URL shorteners, such as bit.ly and tinyurl, are services that help take longer URLs (which can be over a hundred characters long) and transform them into manageable links that almost never exceed 20 characters. URL shorteners are not new—TinyURL has been around since 2002. But their popularity has skyrocketed with the rise of Twitter, which only allows for 140 characters in any message.
So what could be so wrong with something so innocent?

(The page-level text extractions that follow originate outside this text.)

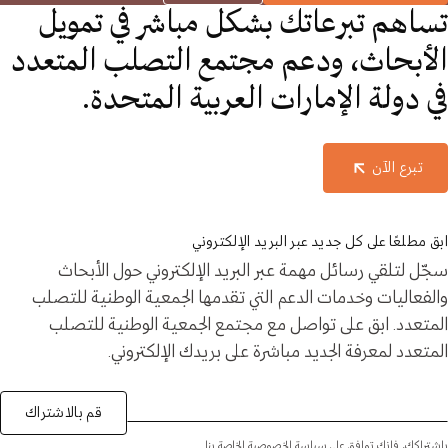
تساهم تبرعاتك بشكل مباشر في تمويل
الأبحاث، ودعم مجتمع التصلب المتعدد
في دولة الإمارات العربية المتحدة.
تبرع الآن
ابق مطلعًا على كل جديد عبر البريد الإلكتروني
سجّل لتلقي رسائل مهمة عبر البريد الإلكتروني حول الأبحاث
والفعاليات وخدمات الدعم التي تقدمها الجمعية الوطنية للتصلب
المتعدد. ابق على تواصل مع مجتمع الجمعية الوطنية للتصلب
المتعدد لمعرفة الجديد مباشرة على بريدك الإلكتروني.
قم بالاشتراك
باشتراكك، فإنك توافق على سياسة الخصوصية الخاصة بنا.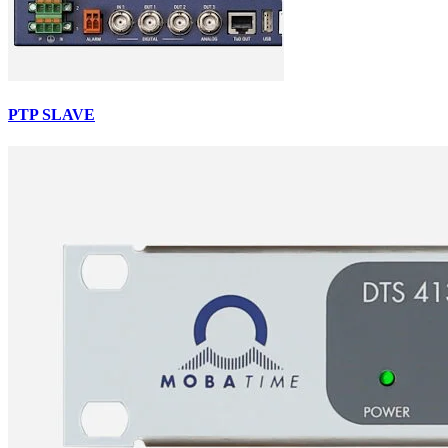
PTP SLAVE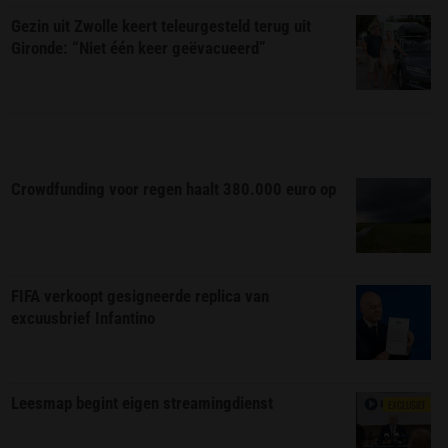
Gezin uit Zwolle keert teleurgesteld terug uit
Gironde: “Niet één keer geëvacueerd”
Crowdfunding voor regen haalt 380.000 euro op
FIFA verkoopt gesigneerde replica van
excuusbrief Infantino
Leesmap begint eigen streamingdienst
EXCLUSIEF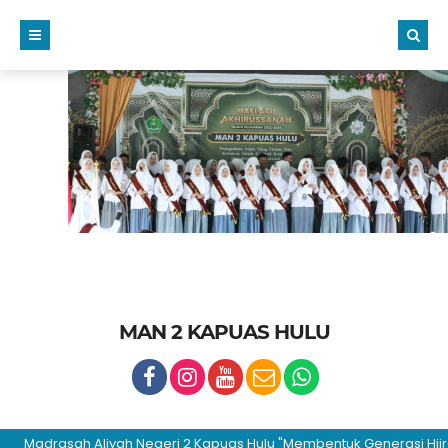
MAN 2 KAPUAS HULU
Madrasah Aliyah Negeri 2 Kapuas Hulu "Membentuk Generasi Hijrah da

From a technical standpoint, URL shortening services add another layer of indirection to an already creaky system. A regular hyperlink implicates a browser, its DNS resolver, the publisher's DNS server, and the publisher's website. With a shortening service, you're adding something that acts like a third DNS resolver, except one that is assembled out of unvetted PHP and MySQL, without benevolent oversight. In the ecosystem of a link, each party is harmed to some extent by URL shortening.
Let's face it, without a reverse lookup, that shortened URL could take you to all sorts of spammy places. Although early-adopters quickly found ways around this problem, late-adopters to microblogging find these strange URLs wolves in sheep's clothing.
It’s clear that URL shorteners will be around as long as micro-blogging (which shows no sign of slowing down. The challenge for the web community is to find ways to enjoy the benefits of URL shorteners while protecting against their downfalls.